“How do you deal with negative people in your life?” she asked me this question once again.
Probably, she was dissatisfied with the answer I gave her the last time she asked me.
I reiterated just like the previous time, “I do not have negative people in my life. The ones I had, I moved them outside my boundary of peace. Now I only have truly positive and supportive people around me.” This is the ultimate truth and such a truth does not change even when the enquiry takes place a 1000 times.
Setting my boundary is a choice I exercise everyday. This has not happened on its own or easily. It has been a work-in-progress for the last 6 years. 6 years later, at present, I am in a good place. I do not have a single person within my circle who I do not want to be there. I have been brutal in my silence and honesty. Initally, the people – those who negatively affected me – complained I do not call them or I do not take their calls. Once I decided I wanted them out, I stopped caring. I knew the complaining voices will die down on their own after a while. And, they did. If they talked ill about me behind my back, it was their prerogative. If they alloted me a plot in their mind, I let them free to, as well, build a house for me on that plot. I held myself under no obligation to return them the favour. I was in the process of building a peaceful life for me.
I love the friends and family who I have kept close and at the same time I am detached from all of them. I even have a boundary with my own people to allow me to step into my solitude or my shell depending upon my emotional need. The wonderful people who I have now give me the right space without any judgement or encroachment.

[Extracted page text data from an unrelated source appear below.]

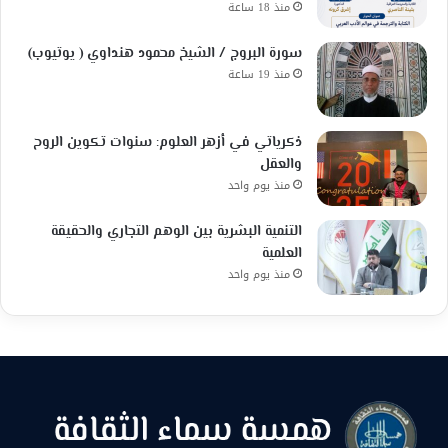
منذ 18 ساعة
سورة البروج / الشيخ محمود هنداوي ( يوتيوب)
منذ 19 ساعة
ذكرياتي في أزهر العلوم: سنوات تكوين الروح
والعقل
منذ يوم واحد
التنمية البشرية بين الوهم التجاري والحقيقة
العلمية
منذ يوم واحد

I am living a peaceful life. I am free to create my life just the way I want to.
I celebrated my 40th birthday this week. I have come a long way from the tumultuous early 30s. Turning 40 is the best feeling. I am at my happiest self.
The pandemic and its challenges ar still prevalent. Somedays, hopelessness makes the complete ruling. The stress of the never-ending household chores gets to me. The urge to create in the form of crocheting, reading and writing and the inability to find time and energy to do the same as much as I want to leads to irritation and frustration. Yet, I know since this is coming from inside me, I have the absolute power to change my mental state. Overall, I am happy and hopeful for the future. How can I not be when there is magic in my life and my heart has opened up to receive unconditional love without the slightest fear of getting hurt.